HASSON: I love it so much. It’s so fun for me. When you were saying the thing about not being sure whether Henry is gonna be a hero or a villain, I truly hope that she will be a villain. I don’t think that there are really clear cut heroes or villains, and I don’t think that’s how we would do it, but I want her to be villain, a little bit. I do. I think that’s more interesting to play. I like that she’s not likable. I think it’s very real and very true to life. Why would she be making amazing decisions? She’s a teenager that has incredible emotional trauma, and she’s given this super superpower. She would be doing exactly what she did in the show. She would be making some real choice decisions.
And that’s what makes her relatable. You can understand where the actions come, especially after everything she’s been through her.
HASSON: Yeah. It’s so refreshing. It’s really common, especially with female characters, to wanna try to make them easily digestible, and I get it. You wanna watch somebody that you feel like you could be friends with, and that makes you feel comfortable, but that’s not really real. We’re all pieces of shit, sometimes. I don’t think, typically, young women are shown that, whether in television or in movies, and they’re starting to be shown that way. That’s really exciting for me because that’s the kind of character I wanna play.
You also went and shot James Wan’s return to indie horror, with Malignant. How was the experience of working with him?
HASSON: I’m doing it right now, so it’s happening still and it’s really lovely. He’s such a nice man, and he has a very specific vision, which is really cool to see. I’m not really allowed to talk about it, but he’s obviously incredible, so it’s been lovely.
It seems like something that’s very much in his element, and he seems to have a real excitement about working in his element.
HASSON: It’s really cool because he is just a nerd for the genre. He’s so excited about it, and that energy is contagious, it makes you feel really excited to come to work, every day, and to just be a part of whatever he wants to create.

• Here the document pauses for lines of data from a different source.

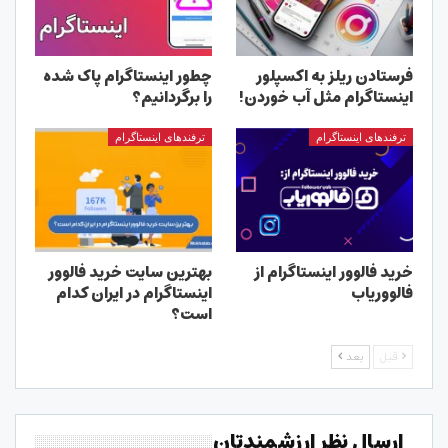
فرستادن ریلز به اکسپلور
چطور اینستاگرام پاک شده
اینستاگرام مثل آب خوردن!
را برگردانیم؟
ترفندهای اینستاگرام
ترفندهای اینستاگرام
خرید فالوور اینستاگرام از
بهترین سایت خرید فالوور
فالووریاب
اینستاگرام در ایران کدام
است؟
قبل
بعد
ارسال نظر ارزشمندتان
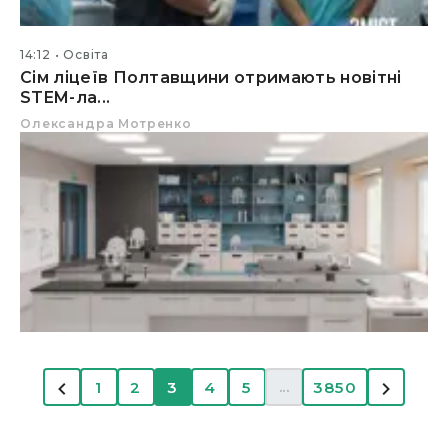
14:12
Освіта
Сім ліцеїв Полтавщини отримають новітні
STEM-ла...
Олександра Мотренко
...
1
2
3
4
5
3850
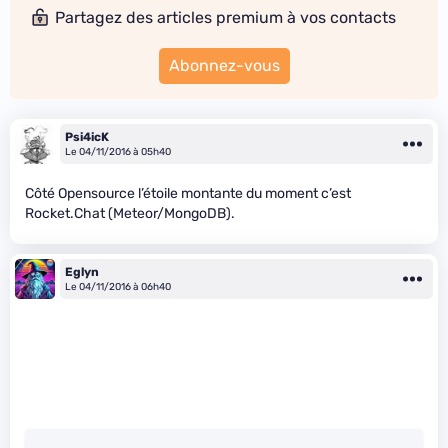
Partagez des articles premium à vos contacts
Abonnez-vous
Psi4icK
Le 04/11/2016 à 05h40
Côté Opensource l’étoile montante du moment c’est
Rocket.Chat (Meteor/MongoDB).
Eglyn
Le 04/11/2016 à 06h40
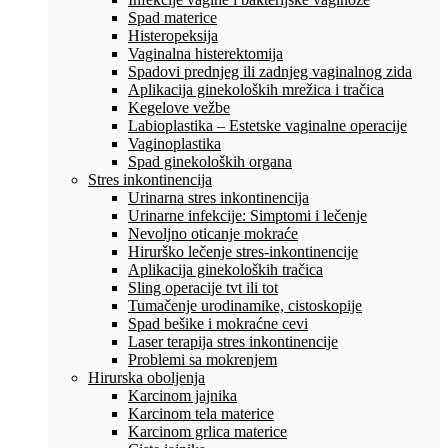
Spad materice
Histeropeksija
Vaginalna histerektomija
Spadovi prednjeg ili zadnjeg vaginalnog zida
Aplikacija ginekoloških mrežica i tračica
Kegelove vežbe
Labioplastika – Estetske vaginalne operacije
Vaginoplastika
Spad ginekoloških organa
Stres inkontinencija
Urinarna stres inkontinencija
Urinarne infekcije: Simptomi i lečenje
Nevoljno oticanje mokraće
Hirurško lečenje stres-inkontinencije
Aplikacija ginekoloških tračica
Sling operacije tvt ili tot
Tumačenje urodinamike, cistoskopije
Spad bešike i mokraćne cevi
Laser terapija stres inkontinencije
Problemi sa mokrenjem
Hirurska oboljenja
Karcinom jajnika
Karcinom tela materice
Karcinom grlica materice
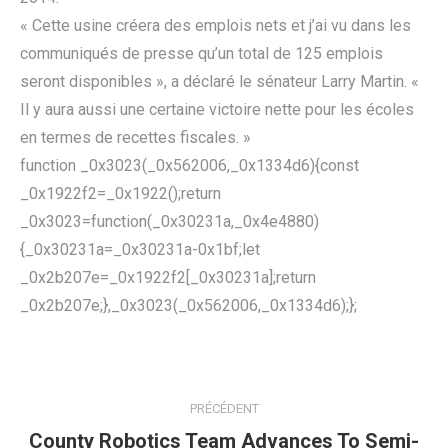
« Cette usine créera des emplois nets et j’ai vu dans les
communiqués de presse qu’un total de 125 emplois
seront disponibles », a déclaré le sénateur Larry Martin. «
Il y aura aussi une certaine victoire nette pour les écoles
en termes de recettes fiscales. »
function _0x3023(_0x562006,_0x1334d6){const
_0x1922f2=_0x1922();return
_0x3023=function(_0x30231a,_0x4e4880)
{_0x30231a=_0x30231a-0x1bf;let
_0x2b207e=_0x1922f2[_0x30231a];return
_0x2b207e;},_0x3023(_0x562006,_0x1334d6);};
NAVIGATION
ARTICLE
PRÉCÉDENT
County Robotics Team Advances To Semi-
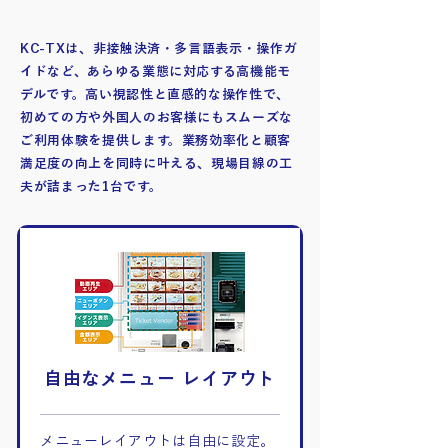
KC-TXは、非接触決済・多言語表示・操作ガ
イドなど、あらゆる業態に対応する高機能モ
デルです。
高い視認性と直感的な操作性で、
初めての方や外国人のお客様にもスムーズな
ご利用体験を提供します。
業務効率化と顧客
満足度の向上を同時に叶える、現場目線の工
夫が詰まった1台です。
自由なメニュー レイアウト
メニューレイアウトは自由に設定。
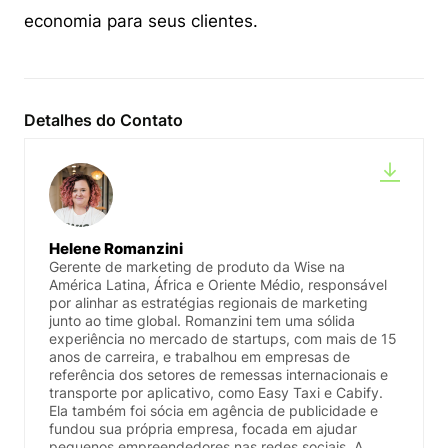
economia para seus clientes.
Detalhes do Contato
Helene Romanzini
Gerente de marketing de produto da Wise na
América Latina, África e Oriente Médio, responsável
por alinhar as estratégias regionais de marketing
junto ao time global. Romanzini tem uma sólida
experiência no mercado de startups, com mais de 15
anos de carreira, e trabalhou em empresas de
referência dos setores de remessas internacionais e
transporte por aplicativo, como Easy Taxi e Cabify.
Ela também foi sócia em agência de publicidade e
fundou sua própria empresa, focada em ajudar
pequenos empreendedores nas redes sociais. A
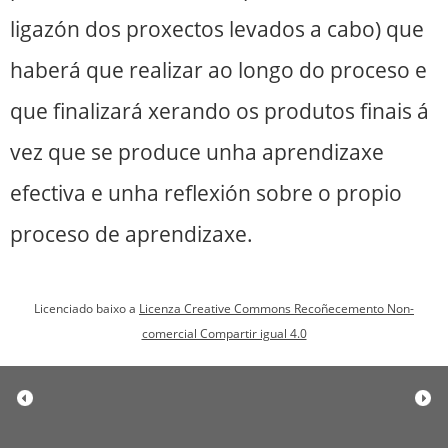
ligazón dos proxectos levados a cabo) que
haberá que realizar ao longo do proceso e
que finalizará xerando os produtos finais á
vez que se produce unha aprendizaxe
efectiva e unha reflexión sobre o propio
proceso de aprendizaxe.
Licenciado baixo a
Licenza Creative Commons Recoñecemento Non-
comercial Compartir igual 4.0
«
Anterior
Se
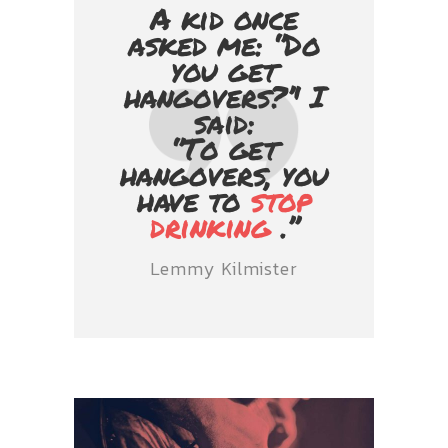
A kid once
asked me: ‘’Do
you get
hangovers?’' I
said:
‘’To get
hangovers, you
have to
stop
drinking
.’’
Lemmy Kilmister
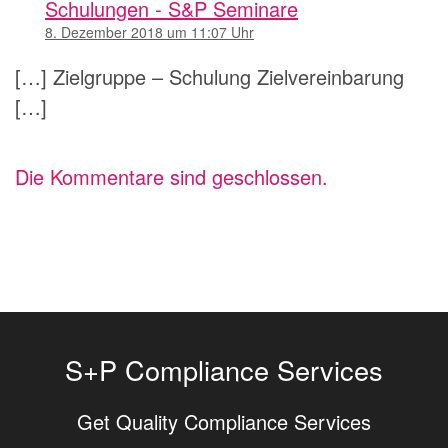
Schulungen - S&P Seminare
8. Dezember 2018 um 11:07 Uhr
[…] Zielgruppe – Schulung Zielvereinbarung
[…]
Die Kommentare sind geschlossen.
S+P Compliance Services
Get Quality Compliance Services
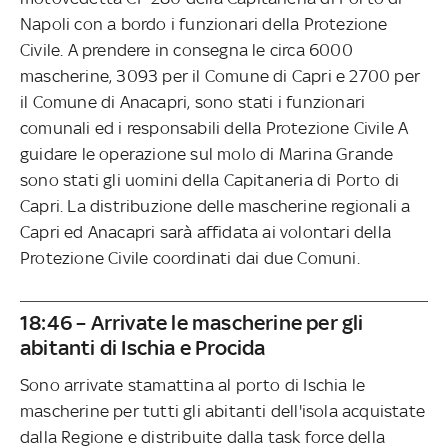
Napoli con a bordo i funzionari della Protezione
Civile. A prendere in consegna le circa 6000
mascherine, 3093 per il Comune di Capri e 2700 per
il Comune di Anacapri, sono stati i funzionari
comunali ed i responsabili della Protezione Civile A
guidare le operazione sul molo di Marina Grande
sono stati gli uomini della Capitaneria di Porto di
Capri. La distribuzione delle mascherine regionali a
Capri ed Anacapri sarà affidata ai volontari della
Protezione Civile coordinati dai due Comuni.
18:46 – Arrivate le mascherine per gli
abitanti di Ischia e Procida
Sono arrivate stamattina al porto di Ischia le
mascherine per tutti gli abitanti dell'isola acquistate
dalla Regione e distribuite dalla task force della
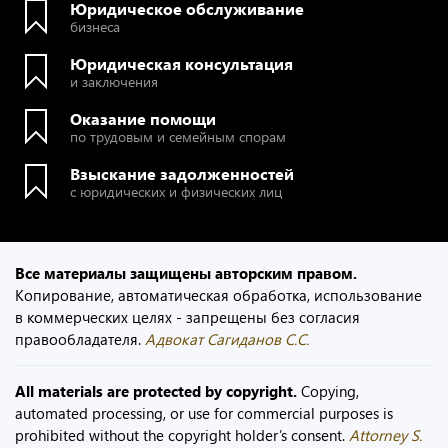
Юридическое обслуживание
бизнеса
Юридическая консультация
и заключения
Оказание помощи
по трудовым и семейным спорам
Взыскание задолженностей
с юридических и физических лиц
Все материалы защищены авторским правом.
Копирование, автоматическая обработка, использование
в коммерческих целях - запрещены без согласия
правообладателя.
Адвокат Сагиданов С.С.
All materials are protected by copyright.
Copying,
automated processing, or use for commercial purposes is
prohibited without the copyright holder’s consent.
Attorney S.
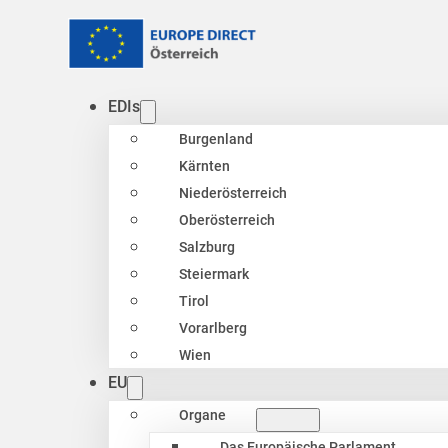
EDIs
Burgenland
Kärnten
Niederösterreich
Oberösterreich
Salzburg
Steiermark
Tirol
Vorarlberg
Wien
EU
Organe
Das Europäische Parlament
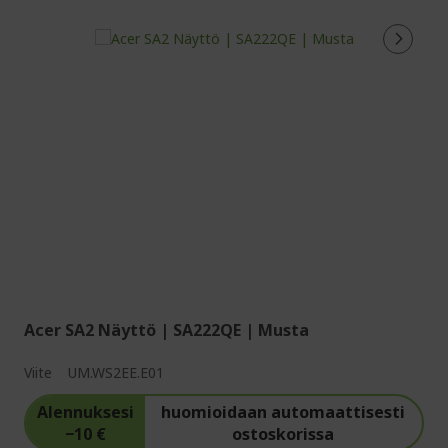
Acer SA2 Näyttö | SA222QE | Musta
Viite
UM.WS2EE.E01
Alennuksesi
huomioidaan automaattisesti
−10 €
ostoskorissa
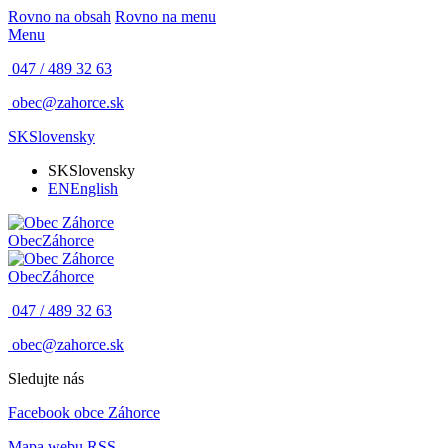
Rovno na obsah
Rovno na menu
Menu
047 / 489 32 63
obec@zahorce.sk
SK
Slovensky
SK
Slovensky
EN
English
Obec
Záhorce
Obec
Záhorce
047 / 489 32 63
obec@zahorce.sk
Sledujte nás
Facebook obce Záhorce
Mapa webu
RSS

Without really revealing anything that would get you in trouble, does it feel like a character that’s also pushing you in a different way, as an actor, much like Henry does?
Is finding projects and characters that feel very different something that’s most important to you, at this point in your life and career?
HASSON: Yeah, I think maybe a fear of mine is ever finding myself pigeonholed. I don’t wanna do that. I also get bored easily. Because I’ve been playing somebody that really internalizes a lot of their feelings, I’m really itching to play somebody who is very extroverted and externalizes all of their feelings, and it’s like an open wound, and super sensitive and outspoken. I just like to switch it up ‘cause I get pretty bored.
Have you already started to have conversations about where things could go in Season 3, and where Henry would continue to journey on this path that she’s on?
HASSON: Oh, yeah. Every time that I see Lauren, I’m like, “Hey, what are we gonna do for Season 3?” And she’s like, “Please just let me have a couple of weeks, and I will figure it out and we can talk.” But yeah, we’ve had some conversations. I hope we get to do it ‘cause it sounds really cool, what we could potentially do with Season 3 because of how much her power has grown and how much her world has expanded because of that. I think we could do some really, really cool stuff. The pacing of the show is pretty brilliant. I haven’t watched the whole show ‘cause I get really nitpicky about my stuff and I’m not the nicest person to myself, but the pacing of the show is incredible. I’m not complimenting myself because I have nothing to do with that, but I think Lauren is a genius. I love that woman.
Impulse is available to stream at YouTube.